繊維リサイクルの歴史【003】ウエスのはじまり

工場の油ふきなどに使われる布切れをウエスといいます。このウエスは英語で屑やぼろを意味する”Waste”が訛ってできた言葉です。余談になりますが、ベルベットのことを別珍(べっちん:現在ではひょっとして死語になっているかもしれません)といいます。これは同じく英語の”Velveteen”が訛ったものです。後に述べるようにウエスは明治末頃には早くも海外に輸出されるようになりますからアメリカ向けに使用される”Waste”という商品名が日本語化して定着したのも不思議はないといえます。
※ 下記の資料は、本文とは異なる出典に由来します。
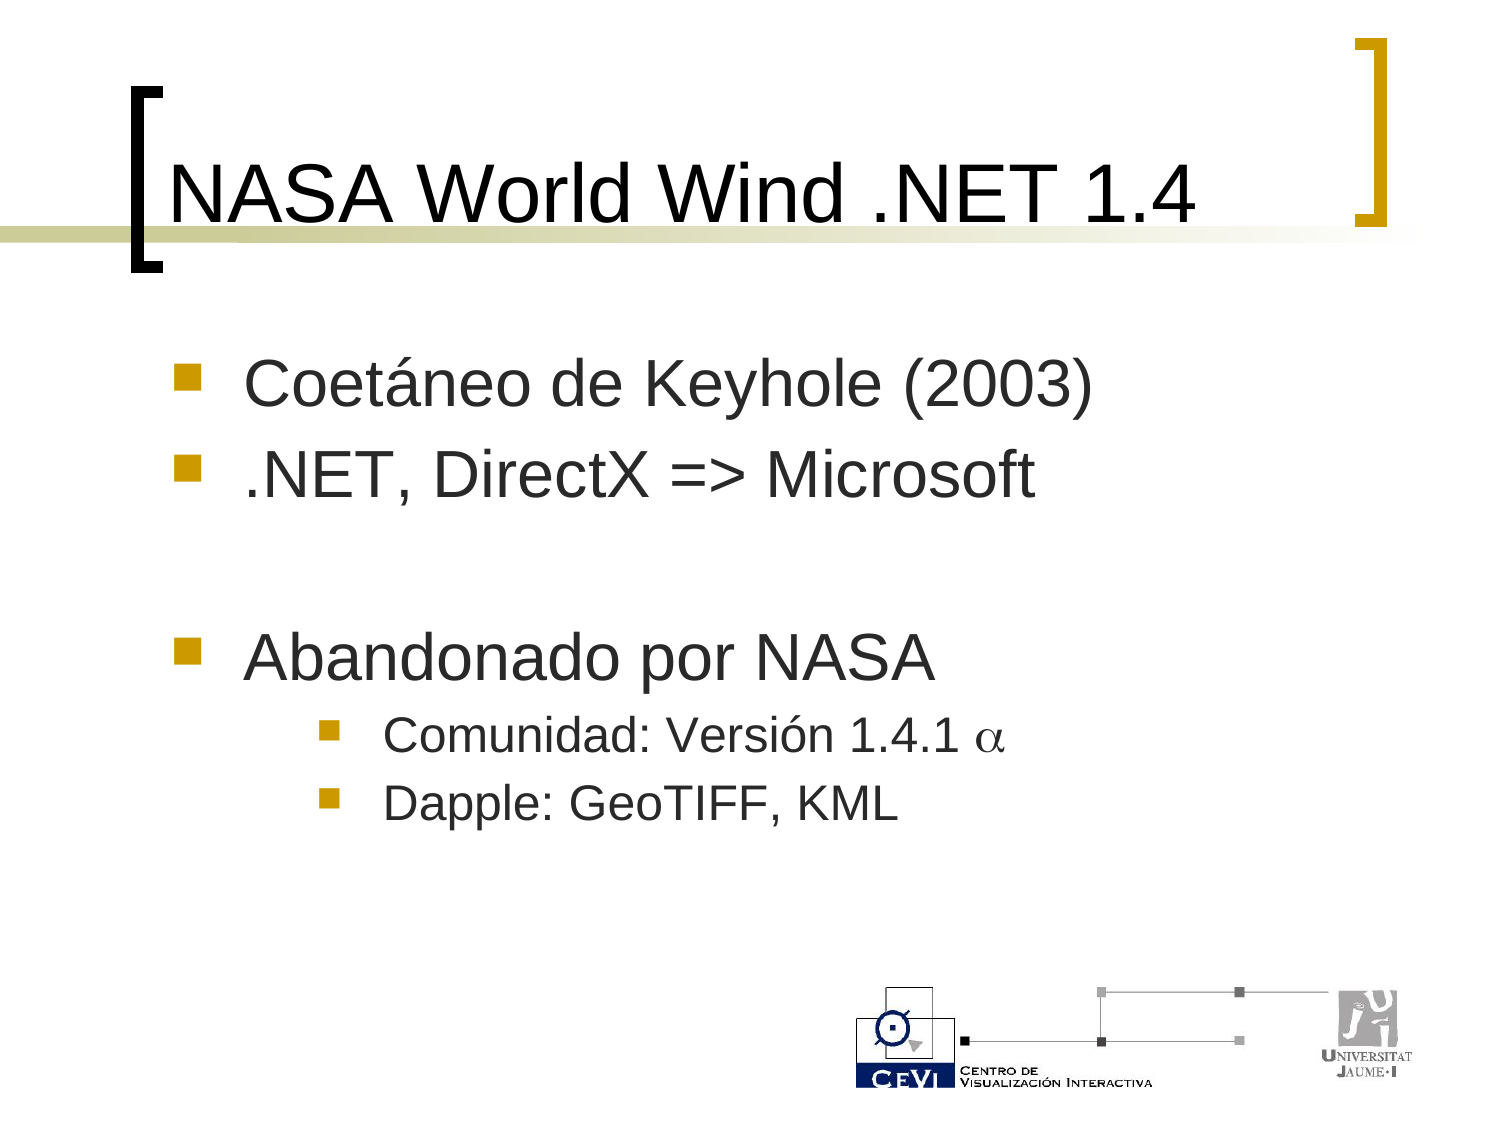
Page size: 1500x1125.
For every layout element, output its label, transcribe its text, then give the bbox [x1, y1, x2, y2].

title NASA World Wind .NET 1.4 [152, 15, 1328, 248]
picture [856, 987, 1412, 1088]
list Coetáneo de Keyhole (2003) .NET, DirectX => Microsoft Abandonado por NASA Comunidad: Versión 1.4.1  Dapple: GeoTIFF, KML [155, 338, 1413, 941]
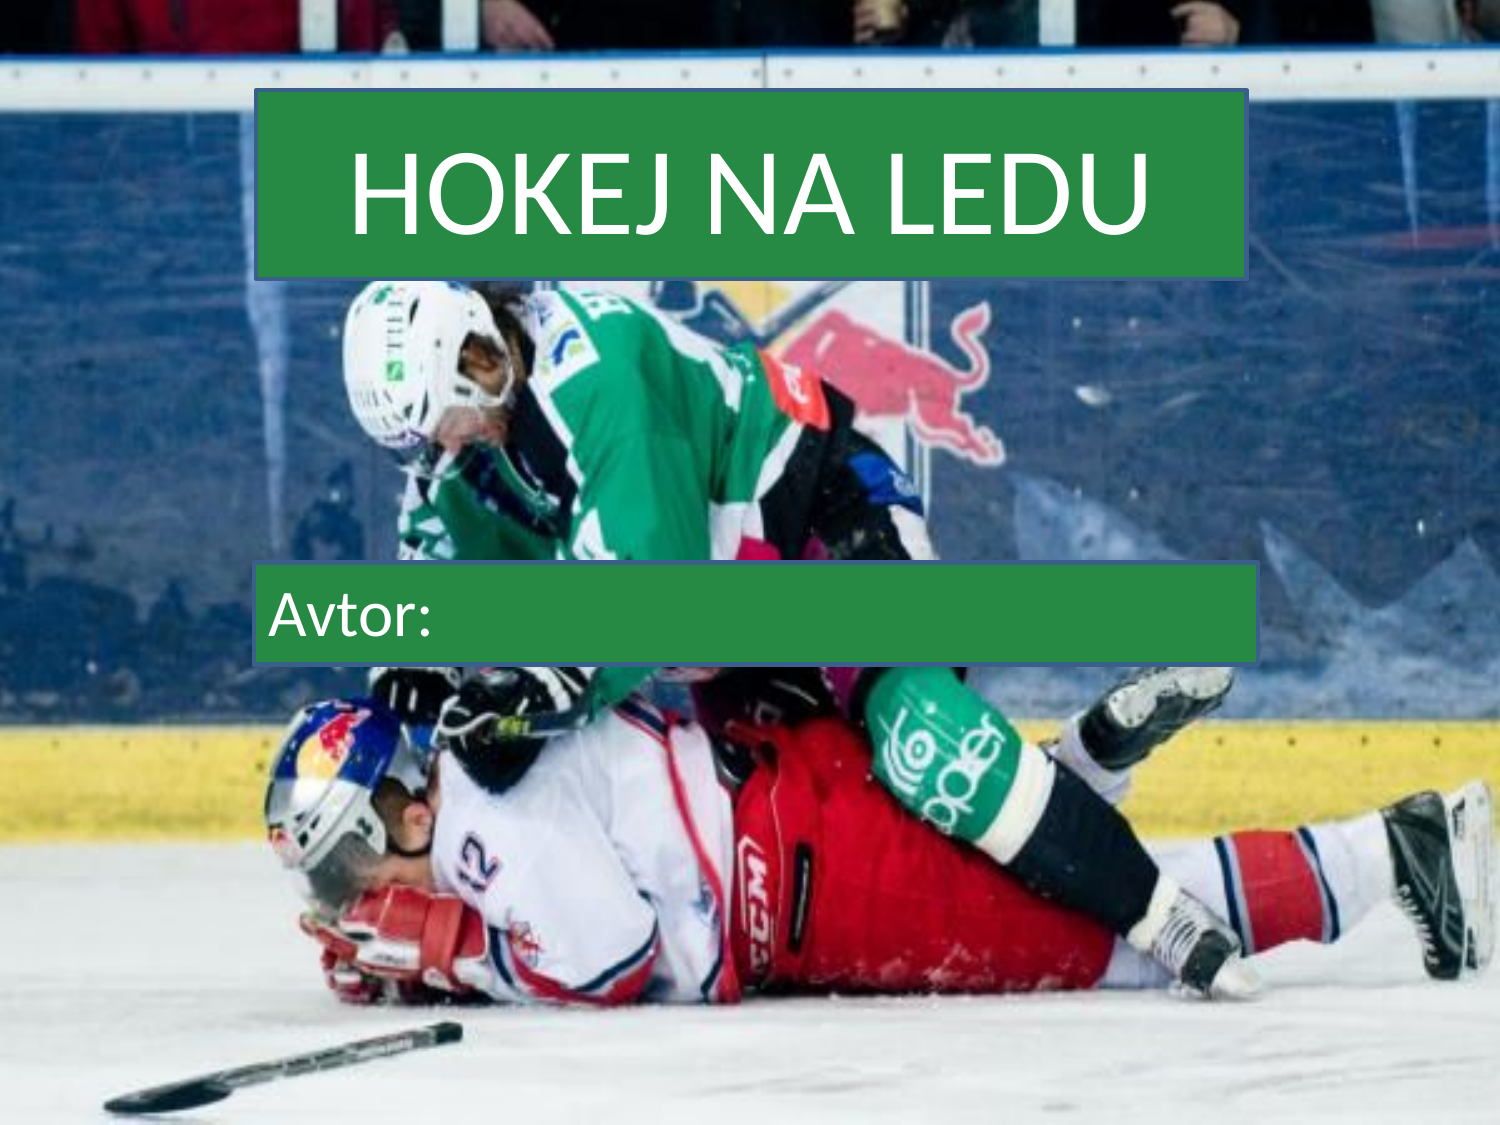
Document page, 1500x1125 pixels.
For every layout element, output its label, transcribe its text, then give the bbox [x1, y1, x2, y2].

picture [0, 0, 1500, 1125]
subtitle Avtor: [253, 562, 1258, 665]
title HOKEJ NA LEDU [256, 90, 1247, 279]
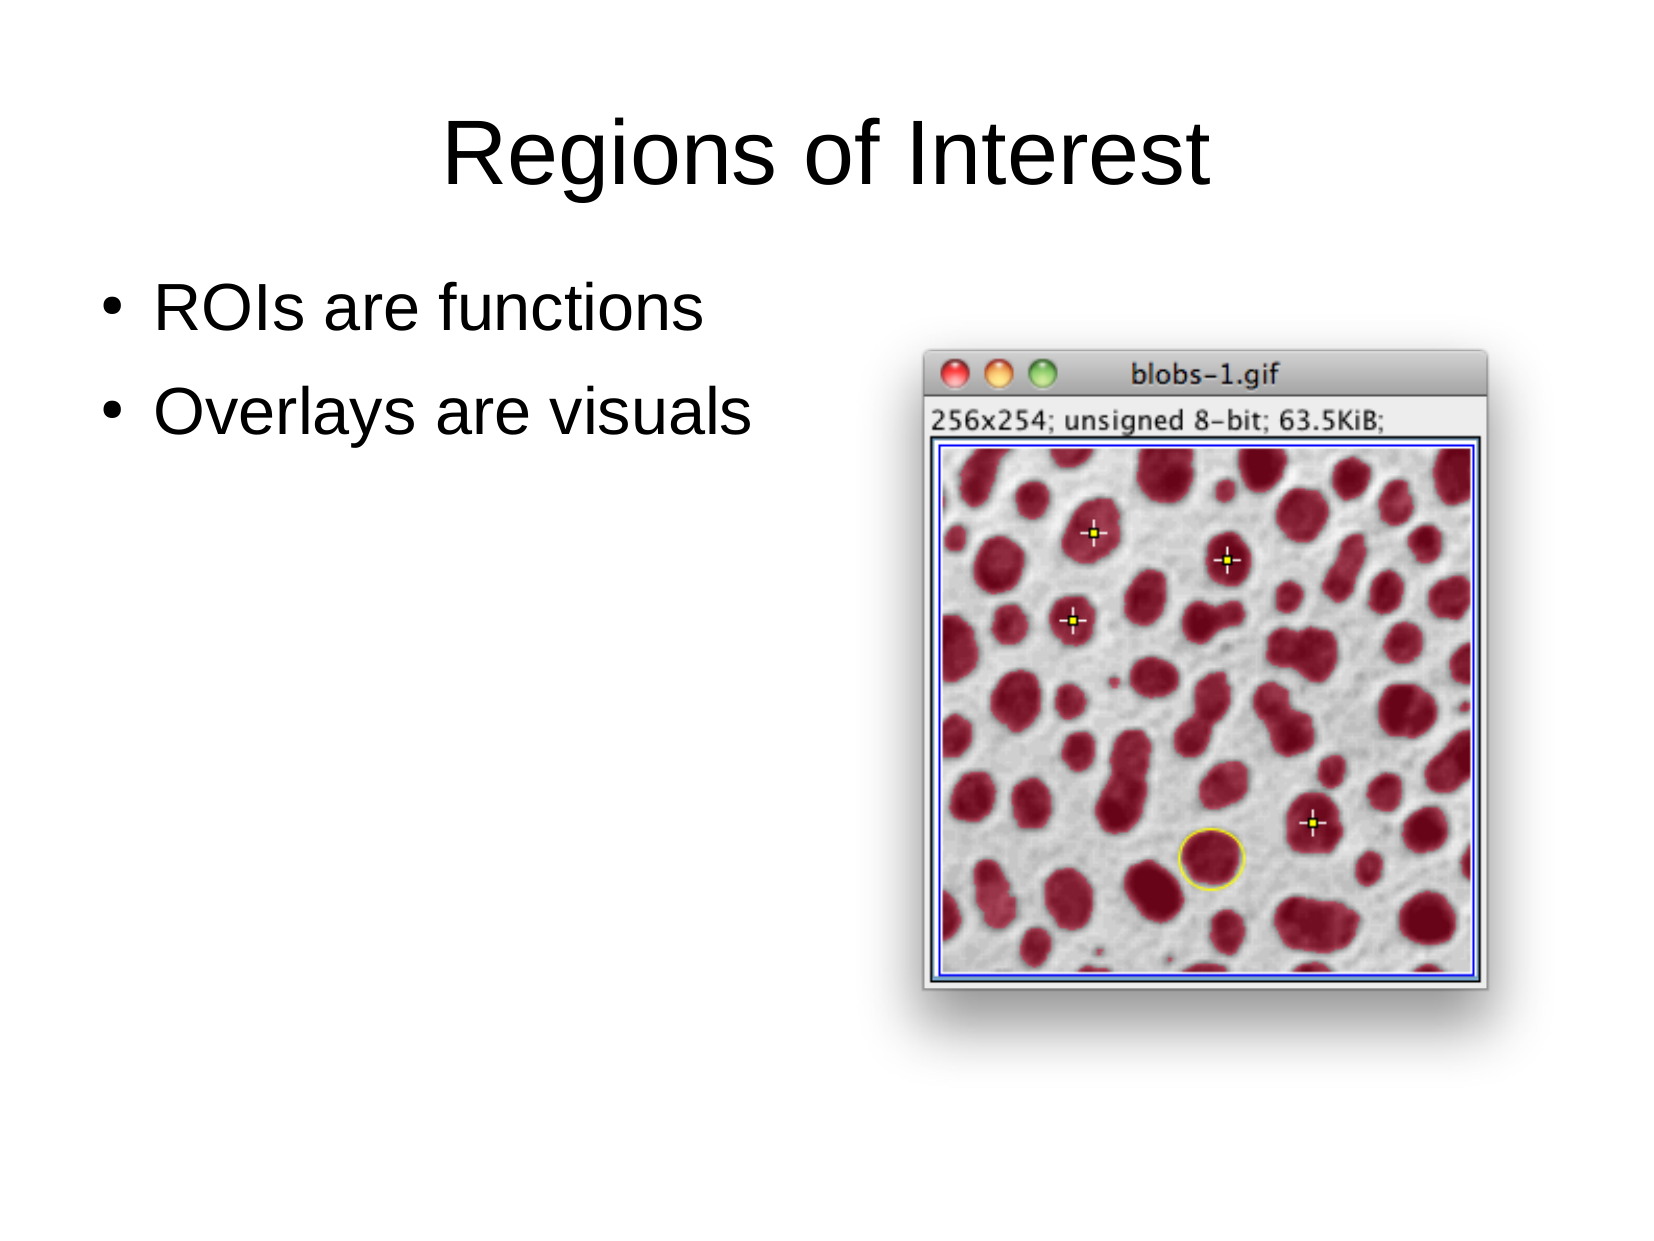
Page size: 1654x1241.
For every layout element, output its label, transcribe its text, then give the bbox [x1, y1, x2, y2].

list ROIs are functions Overlays are visuals [82, 270, 976, 1089]
picture [841, 299, 1571, 1104]
title Regions of Interest [82, 49, 1571, 257]
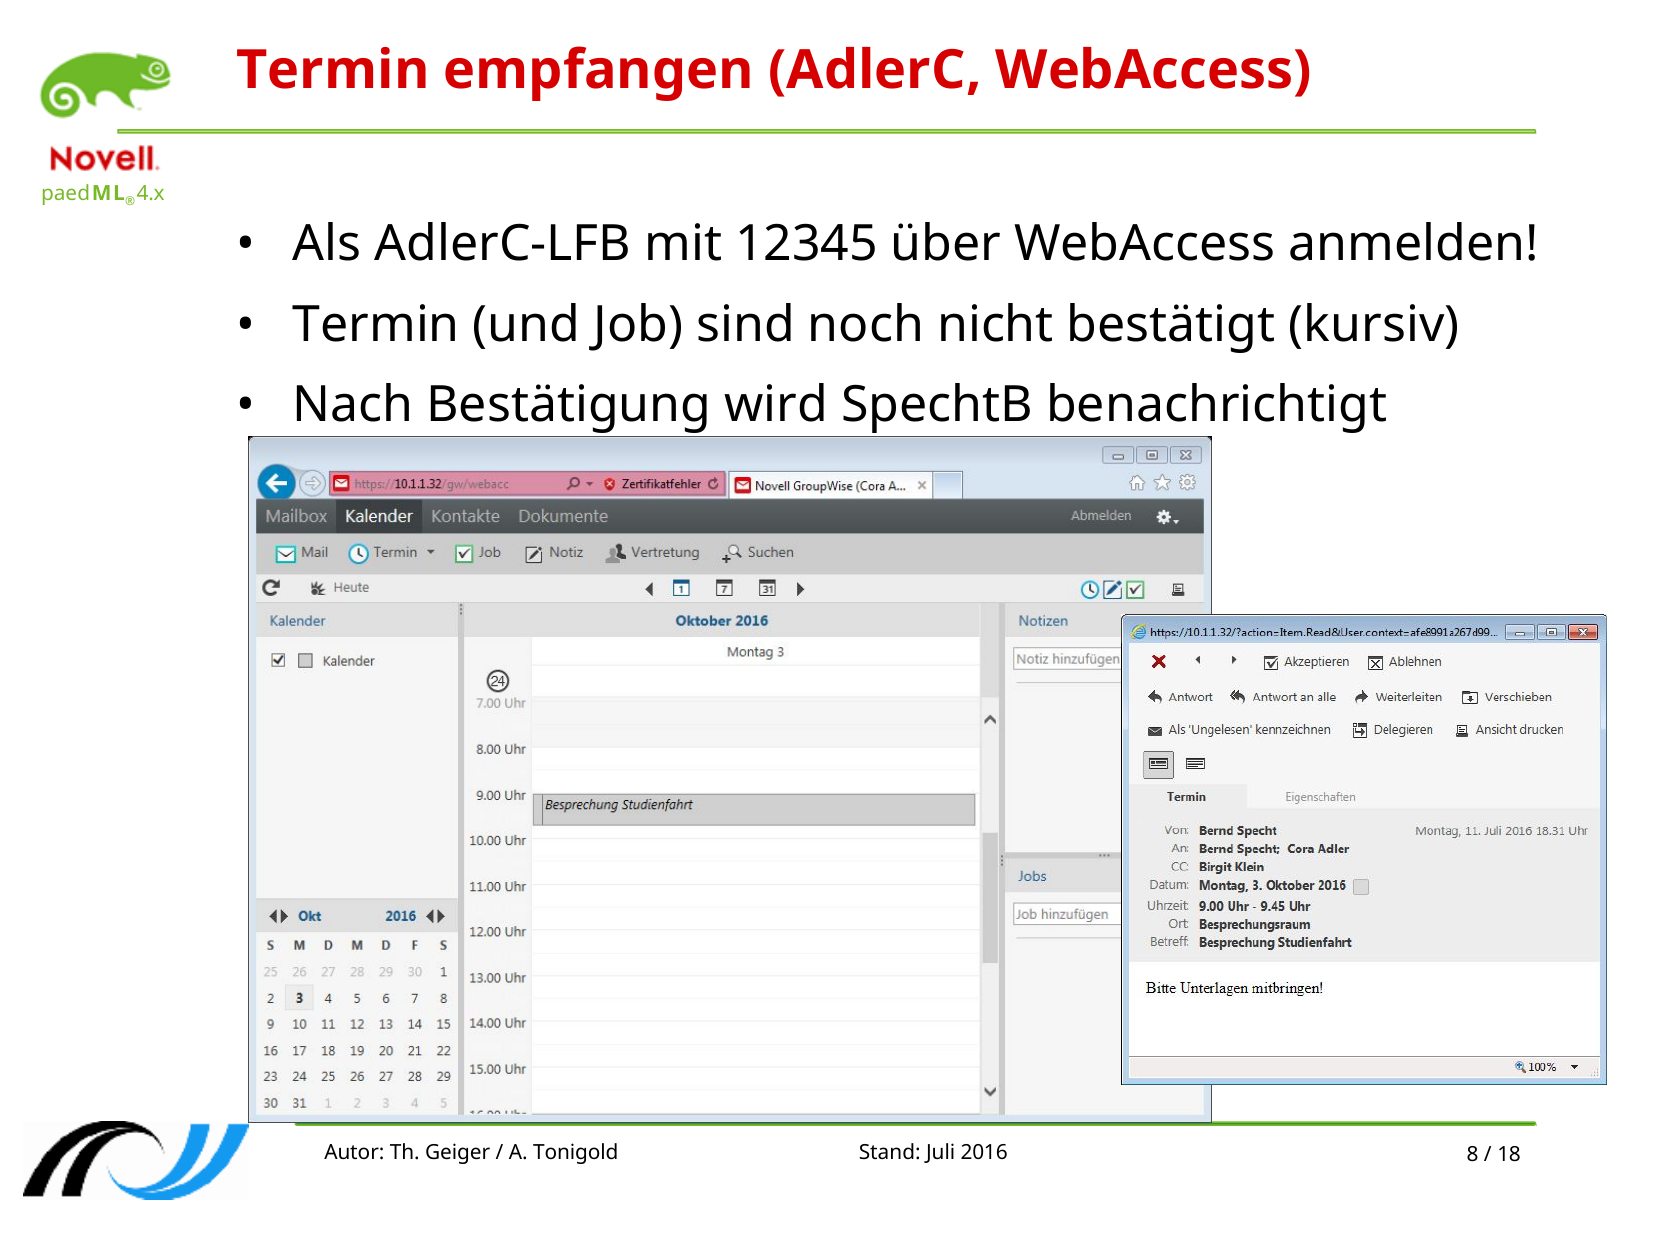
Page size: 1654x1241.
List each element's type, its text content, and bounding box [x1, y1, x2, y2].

list Als AdlerC-LFB mit 12345 über WebAccess anmelden! Termin (und Job) sind noch nicht bestätigt (kursiv) Nach Bestätigung wird SpechtB benachrichtigt [236, 206, 1565, 1064]
title Termin empfangen (AdlerC, WebAccess) [236, 17, 1536, 119]
picture [26, 35, 184, 193]
picture [23, 436, 1607, 1200]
ウエスの原料は使い古された木綿布などです。なぜ油を拭くのに古布が好まれたのかといえば、洗いざらしの木綿は油分が抜け吸収力が良いからです。これは現在でも変わっていません。

ウエス原料

さて幕末にはすでに洋式軍艦などが導入されていますので、すでに当時からウエスは使われていたものと思われます。しかしある程度まとまった需要が起こるのは明治10年代の半ば頃といわれています。日本郵船や大阪郵船など船舶会社の需要に始まり、やがてわが国の工業発展と並行してウエスの需要は伸びてゆきます。さらに日清・日露戦争がその需要に拍車をかけウエスは産業として成長してゆきました。日本が総力を傾けることになった日露戦争の時などはさすがにウエスの需要も追いつかず、やむなく新しい木綿布を裁断してウエスにするということもあったようです。

40年ほど前まで温帯モンスーン気候で良質の綿素材に恵まれた日本のウエスは広く世界に普及していました。その輸出がいつ頃始まったのか正確なことはわかっていませんが、少なくとも明治末年にはアメリカに向けて輸出されたといわれています。

輸出が本格化するのは、大正時代に入って第一次世界大戦後のことです。欧州を主戦場とする大戦により日本は戦争景気に沸きました。ぼろ業界も大いに活況を呈したわけですが、戦争が終わると一転して不況が訪れます。その打開策として、余ったウエスを海外に輸出しようとする動きが活発化したのです。ところが昭和に入るとウエスは一躍輸出商品の花形となり、昭和11年の統計では日本の輸出品目の第10位前後を占めるほどまでに成長を遂げます。こうしてウエスは製紙原料と並び当時の故繊維業界の主力商品となりました。